August 12, 2025 at 2:42:53 AM

TL;DR Reddit is blocking the Internet Archive's Wayback Machine from indexing most of its content after AI companies scraped data from it. The Wayback Machine will now only archive Reddit's homepage, limiting access to posts, comments, and profiles to protect user privacy and enforce platform policies. Reddit has restricted scraper tools, requires payment for data access, has deals with Google and OpenAI, and sued Anthropic for unauthorized scraping.

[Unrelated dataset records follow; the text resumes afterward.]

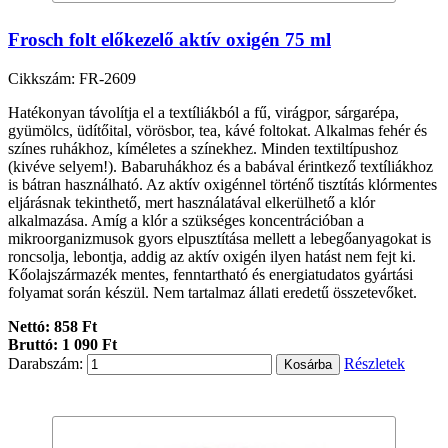
Frosch folt előkezelő aktív oxigén 75 ml
Cikkszám: FR-2609
Hatékonyan távolítja el a textíliákból a fű, virágpor, sárgarépa,
gyümölcs, üdítőital, vörösbor, tea, kávé foltokat. Alkalmas fehér és
színes ruhákhoz, kíméletes a színekhez. Minden textiltípushoz
(kivéve selyem!). Babaruhákhoz és a babával érintkező textíliákhoz
is bátran használható. Az aktív oxigénnel történő tisztítás klórmentes
eljárásnak tekinthető, mert használatával elkerülhető a klór
alkalmazása. Amíg a klór a szükséges koncentrációban a
mikroorganizmusok gyors elpusztítása mellett a lebegőanyagokat is
roncsolja, lebontja, addig az aktív oxigén ilyen hatást nem fejt ki.
Kőolajszármazék mentes, fenntartható és energiatudatos gyártási
folyamat során készül. Nem tartalmaz állati eredetű összetevőket.
Nettó: 858 Ft
Bruttó: 1 090 Ft
Darabszám:
Részletek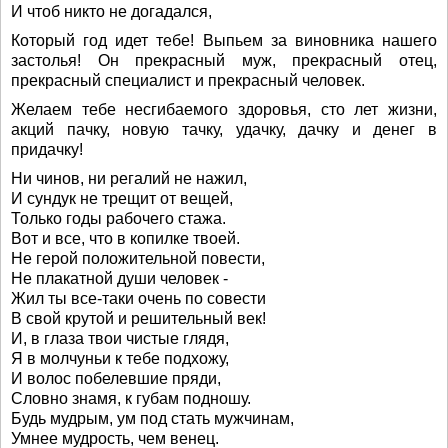
И чтоб никто не догадался,
Который год идет тебе! Выпьем за виновника нашего
застолья! Он прекрасный муж, прекрасный отец,
прекрасный специалист и прекрасный человек.
Желаем тебе несгибаемого здоровья, сто лет жизни,
акций пачку, новую тачку, удачку, дачку и денег в
придачку!
Ни чинов, ни регалий не нажил,
И сундук не трещит от вещей,
Только годы рабочего стажа.
Вот и все, что в копилке твоей.
Не герой положительной повести,
Не плакатной души человек -
Жил ты все-таки очень по совести
В свой крутой и решительный век!
И, в глаза твои чистые глядя,
Я в молчуньи к тебе подхожу,
И волос побелевшие пряди,
Словно знамя, к губам подношу.
Будь мудрым, ум под стать мужчинам,
Умнее мудрость, чем венец.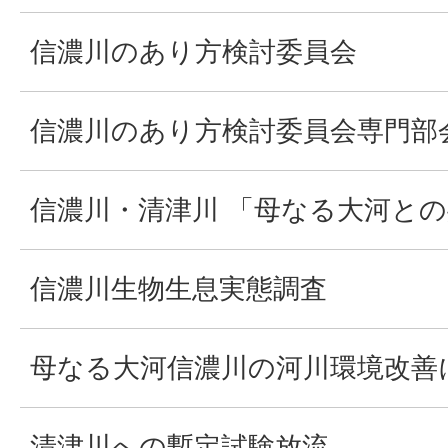
信濃川のあり方検討委員会
信濃川のあり方検討委員会専門部
信濃川・清津川 「母なる大河と
信濃川生物生息実態調査
母なる大河信濃川の河川環境改善
清津川への暫定試験放流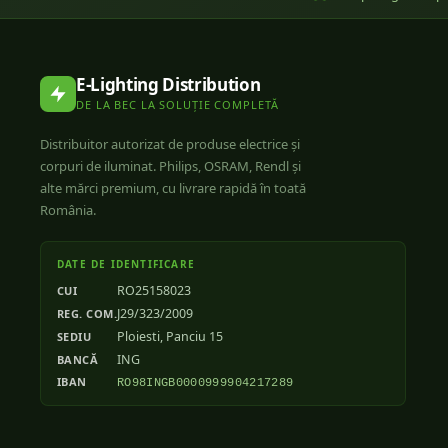
E-Lighting Distribution
DE LA BEC LA SOLUȚIE COMPLETĂ
Distribuitor autorizat de produse electrice și
corpuri de iluminat. Philips, OSRAM, Rendl și
alte mărci premium, cu livrare rapidă în toată
România.
DATE DE IDENTIFICARE
RO25158023
CUI
J29/323/2009
REG. COM.
Ploiesti, Panciu 15
SEDIU
ING
BANCĂ
IBAN
RO98INGB0000999904217289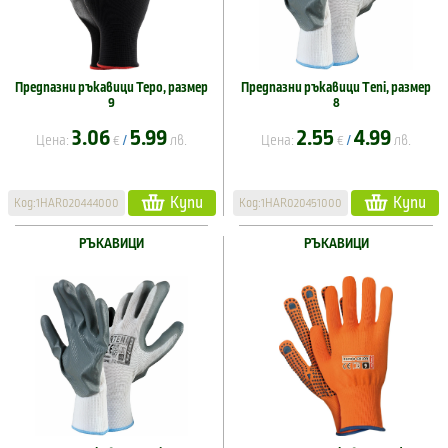
Предпазни ръкавици Tepo, размер
Предпазни ръкавици Tеni, размер
9
8
3.06
5.99
2.55
4.99
Цена:
€
лв.
Цена:
€
лв.
/
/
Купи
Купи
Код:1HAR020444000
Код:1HAR020451000
РЪКАВИЦИ
РЪКАВИЦИ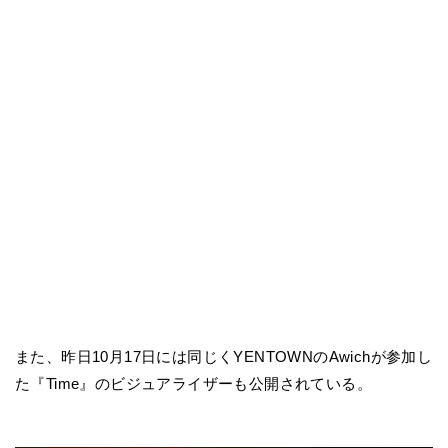
また、昨日10月17日には同じくYENTOWNのAwichが参加し
た『Time』のビジュアライザーも公開されている。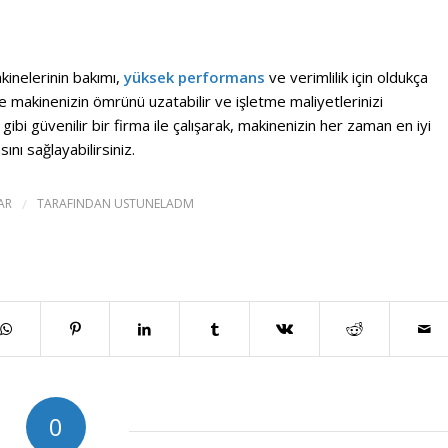
kinelerinin bakımı,
yüksek performans
ve verimlilik için oldukça
e makinenizin ömrünü uzatabilir ve işletme maliyetlerinizi
 gibi güvenilir bir firma ile çalışarak, makinenizin her zaman en iyi
ını sağlayabilirsiniz.
AR
/
TARAFINDAN
USTUNELADM
0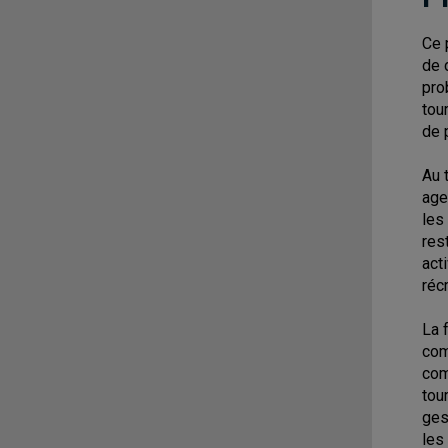
Ce 
de 
pro
tou
de 
Au 
age
les
res
act
réc
La 
com
com
tou
ges
les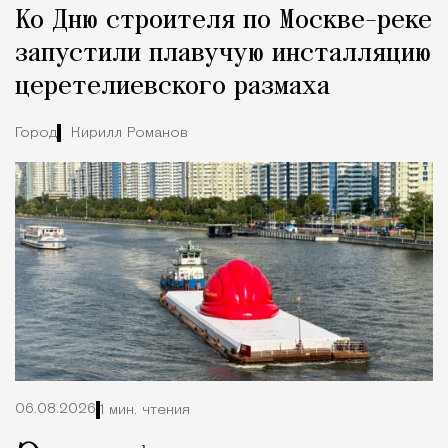
Ко Дню строителя по Москве-реке
Город
запустили плавучую инсталляцию
церетелиевского размаха
Город
Кирилл Романов
06.08.2026
1 мин. чтения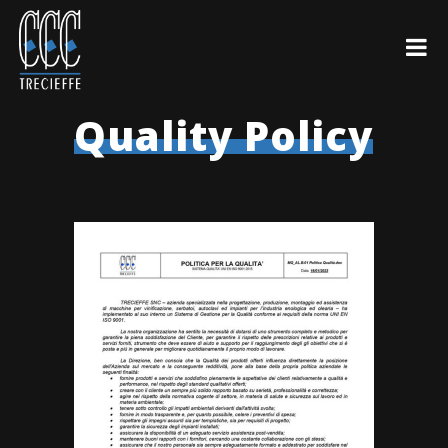
Quality Policy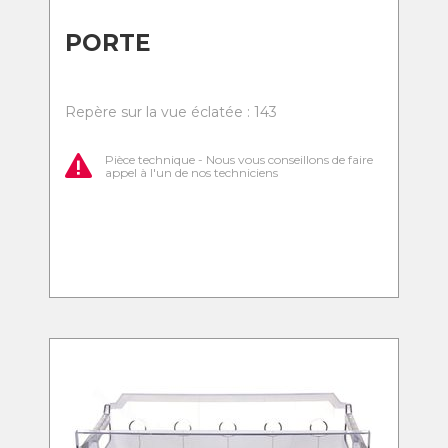
PORTE
Repère sur la vue éclatée : 143
Pièce technique - Nous vous conseillons de faire
appel à l'un de nos techniciens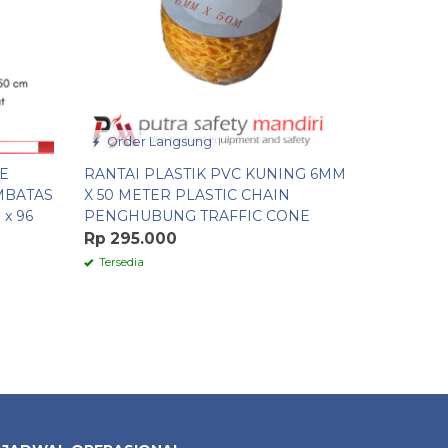
Order Langsung
Order 
E
RANTAI PLASTIK PVC KUNING 6MM
RANTAI P
MBATAS
X 50 METER PLASTIC CHAIN
PLASTIC 
x 96
PENGHUBUNG TRAFFIC CONE
PENGHUB
PABRIKAS
Rp 295.000
Rp 195.0
Tersedia
Tersedia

Reddit restricts Wayback Machine access amid AI scraping concerns

Reddit is blocking the Internet Archive’s Wayback Machine from indexing most of its content after discovering that AI companies scraped Reddit data from the archive. The Wayback Machine will now only be able to archive Reddit’s homepage, preventing access to post detail pages, comments, and profiles. This restriction aims to protect user privacy and comply with platform policies, especially regarding deleted content.

Background and Reasoning

Reddit’s spokesperson Tim Rathschmidt explained that AI companies violated platform policies by scraping data from the Wayback Machine, prompting Reddit to limit the archive’s access. Reddit contacted the Internet Archive beforehand to inform them of these upcoming restrictions. The Internet Archive’s mission is to preserve digital content, but Reddit believes some of its data should not be archived in this way until better protections are in place.

Reddit’s Approach to Data Access and AI

Reddit has a history of restricting access to its data to prevent abuse by AI companies. It has made deals with Google and OpenAI to provide data legally but blocks major search engines from crawling its data without payment. The company’s 2023 API changes, which led to third-party app shutdowns and protests, were also motivated by concerns over AI training misuse. Additionally, Reddit sued Anthropic for continuing to scrape data despite assurances to stop.

Internet Archive’s Response

Mark Graham, director of the Wayback Machine, stated that the Internet Archive maintains a longstanding relationship with Reddit and continues discussions regarding these issues.